Muhammad Jafar Jamal al-Kahtani (born 1973) is a citizen of Saudi Arabia who was a captive held in extrajudicial detention in the United States' Bagram Theater Internment Facility.
He has been described as one of the four men responsible for an escape from Bagram, on July 11, 2005. According to Eric Schmitt and Tim Golden of the New York Times, US officials didn't first identify him and Omar al Farouq under their real names, when they first escaped.

Schmitt and Golden reported "Intelligence officials gave differing views on the importance of Mr. Kahtani. One official described him as having been responsible at one point for maintaining Al Qaeda's operational support structure in Afghanistan; another said he was an important Qaeda fighter, but not a senior-level operative."

Al-Kaktani and the other three men were being held in Cell 119, Bagram, an isolation cell, with four other men.
Schmitt and Golden reported that it had been planned to transfer the four men to the Guantanamo Bay detention camps in Cuba.

Al-Kahtani appeared in a video released by al Qaeda later in 2005.
Radio Free Europe reported that Al-Kahtani appeared in an al Qaeda video with the other escaped men in October 2005.

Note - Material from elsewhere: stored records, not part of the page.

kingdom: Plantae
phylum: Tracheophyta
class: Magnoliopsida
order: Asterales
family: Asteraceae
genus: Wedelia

American officials issued a statement on November 6, 2006 that a ""known al Qaeda operative and five other extremists" had been captured in an operation in Khost Province.
On November 13, 2006, Asharq Alawsat reported that one of the captured men was a Saudi identified as "Abu Nasir al-Qahtani", who was later reported to be Muhammad Jafar Jamal al-Kahtani.
Xinhua reported that the men were captured with "grenades, military equipment, armor-piercing rounds and AK-47 assault rifles" and a "camera containing surveillance video of nearby military installations".
A Taliban spokesman told the News International that al-Kahtani was captured in a safe house near the Khost Airport.

Al-Kahtani was extradited to Saudi Arabia on April 29, 2007.